Irrécupérable - Tome 1 - Sans Retour
Bande Dessinée / Critique - écrit par Canette Ultra, le 11/06/2010 (Tags : irrecuperable heros comics tome sans retour delcourt
Quand Waid et Krause permettent au plus grand héros de la Terre de transformer cette dernière en champ de ruines, cela donne un album fort sympathique et intelligent. Comment un super-héros peut se lasser d'aider les gens. L'insensibilité physique accroît-elle la sensibilité du coeur ?
Irrécupérable est un album signé Waid et Krause. Les deux hommes ne sont pas des débutants et ils se sont déjà illustrés dans des séries tels que Superman ou Hunter Killer (pour Waid). Le monde des comics est donc connu et archi-connu des deux hommes. Ils connaissent bien les super-héros, leur monde, leurs pouvoirs mais aussi leurs petits secrets. En effet, depuis maintenant près de trente ans, les hommes et les femmes qui défendent notre planète ne sont pas aussi parfaits et lisses que par le passé. Des artistes comme Moore (Watchmen) ou encore Miller (Batman, Daredevil) se sont attachés à nous montrer la face cachée des héros. Plus récemment, Kick Ass nous montrait de façon plus humoristique la noirceur du monde des super-héros. L'image du gentil héros au sourire ultra bright qui sauve les chatons en détresse des vilains habillés en fluo est révolue. Maintenant, les héros sont des dépressifs, des utopistes ou de profonds tordus qui se lancent dans une guerre contre l'injustice de gangs sadiques et surarmés.
Fallait pas l'énerver ! La réflexion d'Irrécupérable va même au-delà de ces questions. Waid nous pose la question suivante : « et si le plus grand héros de la Terre devenait le mal incarné ? » . Comme si Superman grillait Métropolis ou comme si Batman rayait Gotham City de la carte. Ce genre de thème a parfois été approché dans des What If ou des univers parallèles mais pas jusqu'à ce point. Waid nous propose donc un héros plus tourmenté, qui semble être devenu las des plaintes des humains et qui massacre à tours de bras. Parfois un plan semble apparaître mais la nature profondément sadique de son « héros » reprend vite le dessus. Fou, manipulateur ou bien les deux, on ne sait pas vraiment sur quel pied danser avec le Plutonien. Déçu ou visionnaire, ce premier tome pose des questions intéressantes.
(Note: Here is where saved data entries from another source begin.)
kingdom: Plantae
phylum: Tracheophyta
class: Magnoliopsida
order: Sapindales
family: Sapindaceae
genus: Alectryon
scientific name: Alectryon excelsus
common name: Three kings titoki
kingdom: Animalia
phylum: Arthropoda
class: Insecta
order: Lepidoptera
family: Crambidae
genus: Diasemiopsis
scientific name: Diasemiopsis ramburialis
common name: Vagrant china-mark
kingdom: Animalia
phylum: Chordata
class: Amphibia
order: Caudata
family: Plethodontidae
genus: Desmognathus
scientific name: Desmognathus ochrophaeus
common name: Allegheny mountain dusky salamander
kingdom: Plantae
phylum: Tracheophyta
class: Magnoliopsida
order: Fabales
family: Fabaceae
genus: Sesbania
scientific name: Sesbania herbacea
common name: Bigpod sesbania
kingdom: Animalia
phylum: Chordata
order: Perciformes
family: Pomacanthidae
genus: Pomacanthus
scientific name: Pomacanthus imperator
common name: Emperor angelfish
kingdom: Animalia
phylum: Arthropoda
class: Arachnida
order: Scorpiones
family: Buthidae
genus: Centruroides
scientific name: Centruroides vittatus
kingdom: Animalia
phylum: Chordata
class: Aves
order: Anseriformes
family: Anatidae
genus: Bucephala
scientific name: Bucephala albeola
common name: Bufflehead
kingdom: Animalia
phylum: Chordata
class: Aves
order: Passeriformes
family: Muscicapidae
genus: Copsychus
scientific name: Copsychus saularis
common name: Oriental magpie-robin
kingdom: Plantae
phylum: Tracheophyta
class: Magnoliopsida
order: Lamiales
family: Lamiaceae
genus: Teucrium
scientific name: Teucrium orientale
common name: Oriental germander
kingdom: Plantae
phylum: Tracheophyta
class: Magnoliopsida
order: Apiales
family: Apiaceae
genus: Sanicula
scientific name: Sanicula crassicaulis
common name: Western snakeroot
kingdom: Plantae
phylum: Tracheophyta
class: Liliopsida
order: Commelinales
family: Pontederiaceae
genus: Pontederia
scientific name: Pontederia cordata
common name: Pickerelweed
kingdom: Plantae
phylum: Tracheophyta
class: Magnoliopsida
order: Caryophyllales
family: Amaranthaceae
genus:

Action, réactions ! De plus, ces réflexions sont portées par des scènes d'action ou des flashbacks grandioses. Krause dessine avec intelligence les protagonistes. Les émotions sont subtiles et les enchaînements bien sentis. Le groupe du Paradigme notamment est charismatique autant qu'intéressant.
Le Frelon est piqué au vif ! Dans ce tome, nous découvrons le Plutonien, un super héros proche de Superman au niveau des pouvoirs. Il est sympa, aimable toujours prêt à aider les gens et ses amis du Paradigme (sorte de Justice League ou de Vengeurs ) le considère comme un parangon de justice et de bien jusqu'au jour où il rase la ville de Sky City et massacre ses anciens alliés. Il atomise le Frelon et sa famille, détruit le bras de Volt venu discuter avec lui ou lobotomise son ancien sidekick. Devant la folie du héros, les survivants du Paradigme s'associent sous les ordres de Qubic (sorte de Mr. Fantastic pour l'intelligence) pour découvrir les raisons derrière ce changement d'attitude mais également les moyens de l'arrêter. Il apparaît au fil du récit que les causes sont profondes. Trahison, déception, lassitude sont autant de pistes et d'indices qui plongeront le groupe dans une course contre la montre pour stopper leur ancien partenaire. On devine que ce dernier a un plan car il pourrait tous les détruire dès leur première rencontre. Mais le Plutonien semble suivre d'autres desseins. Certaines ficelles apparaissent donc mais elles conservent toutefois une part d'ombre comme la relation entre le Plutonien et Bette Noire.
Irrécupérable est donc un album dans la veine des comics les plus sombres sur le super-héroïsme. Violent mais jamais excessif, intelligent mais jamais soporifique, cet album donne envie de connaître la suite. Certains trouveront peut-être le dessin classique mais ce serait passer à côté du second degré et de la subtilité qui se dégage des planches de Krause. Irrécupérable porte haut les couleurs des comics inspirés et habiles. Ce comics a d'ailleurs reçu trois Eisner Awards (les Oscar du comics) dont celui de meilleure nouvelle série.